* **WHAT YOU HAVE TO DO**: Retype every line of text in the entries below with no changes, and leave the pictures out.

**** RECORDS FOR THIS TASK

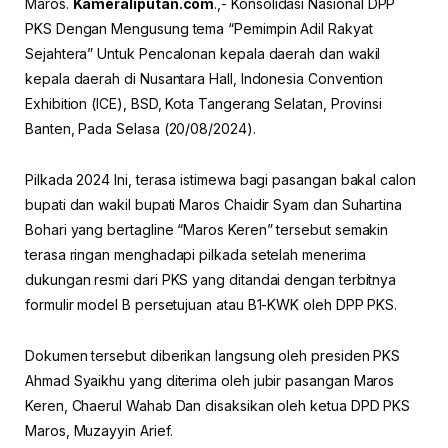
Maros.
Kameraliputan.com
.,- Konsolidasi Nasional DPP
PKS Dengan Mengusung tema “Pemimpin Adil Rakyat
Sejahtera” Untuk Pencalonan kepala daerah dan wakil
kepala daerah di Nusantara Hall, Indonesia Convention
Exhibition (ICE), BSD, Kota Tangerang Selatan, Provinsi
Banten, Pada Selasa (20/08/2024).
Pilkada 2024 Ini, terasa istimewa bagi pasangan bakal calon
bupati dan wakil bupati Maros Chaidir Syam dan Suhartina
Bohari yang bertagline “Maros Keren” tersebut semakin
terasa ringan menghadapi pilkada setelah menerima
dukungan resmi dari PKS yang ditandai dengan terbitnya
formulir model B persetujuan atau B1-KWK oleh DPP PKS.
Dokumen tersebut diberikan langsung oleh presiden PKS
Ahmad Syaikhu yang diterima oleh jubir pasangan Maros
Keren, Chaerul Wahab Dan disaksikan oleh ketua DPD PKS
Maros, Muzayyin Arief.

********

* **THE ANSWER**:
Maros.
Kameraliputan.com
.,- Konsolidasi Nasional DPP
PKS Dengan Mengusung tema “Pemimpin Adil Rakyat
Sejahtera” Untuk Pencalonan kepala daerah dan wakil
kepala daerah di Nusantara Hall, Indonesia Convention
Exhibition (ICE), BSD, Kota Tangerang Selatan, Provinsi
Banten, Pada Selasa (20/08/2024).
Pilkada 2024 Ini, terasa istimewa bagi pasangan bakal calon
bupati dan wakil bupati Maros Chaidir Syam dan Suhartina
Bohari yang bertagline “Maros Keren” tersebut semakin
terasa ringan menghadapi pilkada setelah menerima
dukungan resmi dari PKS yang ditandai dengan terbitnya
formulir model B persetujuan atau B1-KWK oleh DPP PKS.
Dokumen tersebut diberikan langsung oleh presiden PKS
Ahmad Syaikhu yang diterima oleh jubir pasangan Maros
Keren, Chaerul Wahab Dan disaksikan oleh ketua DPD PKS
Maros, Muzayyin Arief.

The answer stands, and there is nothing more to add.